## BEGIN Given records

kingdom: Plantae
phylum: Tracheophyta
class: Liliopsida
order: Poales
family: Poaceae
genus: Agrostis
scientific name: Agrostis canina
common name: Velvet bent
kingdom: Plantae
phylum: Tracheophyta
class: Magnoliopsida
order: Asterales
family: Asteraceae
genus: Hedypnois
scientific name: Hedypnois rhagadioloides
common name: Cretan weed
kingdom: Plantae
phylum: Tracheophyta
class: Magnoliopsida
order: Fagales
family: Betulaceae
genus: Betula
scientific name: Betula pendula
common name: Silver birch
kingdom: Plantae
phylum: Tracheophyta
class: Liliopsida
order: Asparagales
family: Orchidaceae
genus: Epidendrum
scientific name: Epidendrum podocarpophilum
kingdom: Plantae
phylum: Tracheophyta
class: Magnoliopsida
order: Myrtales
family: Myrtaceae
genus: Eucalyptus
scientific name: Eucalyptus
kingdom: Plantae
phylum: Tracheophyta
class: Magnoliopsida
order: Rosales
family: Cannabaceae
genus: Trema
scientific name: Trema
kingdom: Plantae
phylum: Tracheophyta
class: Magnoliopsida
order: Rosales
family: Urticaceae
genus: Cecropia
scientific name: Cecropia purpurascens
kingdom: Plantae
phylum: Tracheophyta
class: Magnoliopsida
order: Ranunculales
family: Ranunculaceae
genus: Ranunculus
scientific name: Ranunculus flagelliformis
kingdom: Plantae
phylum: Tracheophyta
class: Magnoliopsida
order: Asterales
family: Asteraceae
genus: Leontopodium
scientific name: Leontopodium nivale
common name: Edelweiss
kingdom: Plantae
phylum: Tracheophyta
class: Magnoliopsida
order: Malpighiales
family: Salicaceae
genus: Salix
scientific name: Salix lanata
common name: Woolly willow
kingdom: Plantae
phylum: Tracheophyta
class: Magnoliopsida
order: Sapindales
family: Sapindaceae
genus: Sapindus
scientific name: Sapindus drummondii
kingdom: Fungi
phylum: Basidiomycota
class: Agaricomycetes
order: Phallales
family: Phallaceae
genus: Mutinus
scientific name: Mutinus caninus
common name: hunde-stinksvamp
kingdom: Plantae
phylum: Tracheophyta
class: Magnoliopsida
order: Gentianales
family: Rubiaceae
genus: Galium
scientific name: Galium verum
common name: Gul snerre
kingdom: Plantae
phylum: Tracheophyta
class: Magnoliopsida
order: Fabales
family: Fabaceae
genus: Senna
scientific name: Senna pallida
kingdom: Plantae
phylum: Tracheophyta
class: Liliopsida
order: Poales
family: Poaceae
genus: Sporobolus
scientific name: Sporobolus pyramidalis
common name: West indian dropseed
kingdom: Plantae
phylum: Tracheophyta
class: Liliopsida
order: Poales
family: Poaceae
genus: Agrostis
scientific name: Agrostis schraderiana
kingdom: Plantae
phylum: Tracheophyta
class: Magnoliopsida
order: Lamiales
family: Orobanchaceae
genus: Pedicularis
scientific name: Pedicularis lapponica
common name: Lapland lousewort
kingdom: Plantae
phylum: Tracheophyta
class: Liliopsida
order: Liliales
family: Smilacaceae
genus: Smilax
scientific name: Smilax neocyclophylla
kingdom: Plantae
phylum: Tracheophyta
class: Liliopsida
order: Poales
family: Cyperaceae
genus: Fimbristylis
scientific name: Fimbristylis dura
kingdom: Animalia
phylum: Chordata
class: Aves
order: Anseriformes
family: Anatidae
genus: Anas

## END Given records

● **Task brief**
Write out the material above from the line with "phylum: Basidiomycota" through the end, copying each line word for word.

● **Exercise answer**
phylum: Basidiomycota
class: Agaricomycetes
order: Phallales
family: Phallaceae
genus: Mutinus
scientific name: Mutinus caninus
common name: hunde-stinksvamp
kingdom: Plantae
phylum: Tracheophyta
class: Magnoliopsida
order: Gentianales
family: Rubiaceae
genus: Galium
scientific name: Galium verum
common name: Gul snerre
kingdom: Plantae
phylum: Tracheophyta
class: Magnoliopsida
order: Fabales
family: Fabaceae
genus: Senna
scientific name: Senna pallida
kingdom: Plantae
phylum: Tracheophyta
class: Liliopsida
order: Poales
family: Poaceae
genus: Sporobolus
scientific name: Sporobolus pyramidalis
common name: West indian dropseed
kingdom: Plantae
phylum: Tracheophyta
class: Liliopsida
order: Poales
family: Poaceae
genus: Agrostis
scientific name: Agrostis schraderiana
kingdom: Plantae
phylum: Tracheophyta
class: Magnoliopsida
order: Lamiales
family: Orobanchaceae
genus: Pedicularis
scientific name: Pedicularis lapponica
common name: Lapland lousewort
kingdom: Plantae
phylum: Tracheophyta
class: Liliopsida
order: Liliales
family: Smilacaceae
genus: Smilax
scientific name: Smilax neocyclophylla
kingdom: Plantae
phylum: Tracheophyta
class: Liliopsida
order: Poales
family: Cyperaceae
genus: Fimbristylis
scientific name: Fimbristylis dura
kingdom: Animalia
phylum: Chordata
class: Aves
order: Anseriformes
family: Anatidae
genus: Anas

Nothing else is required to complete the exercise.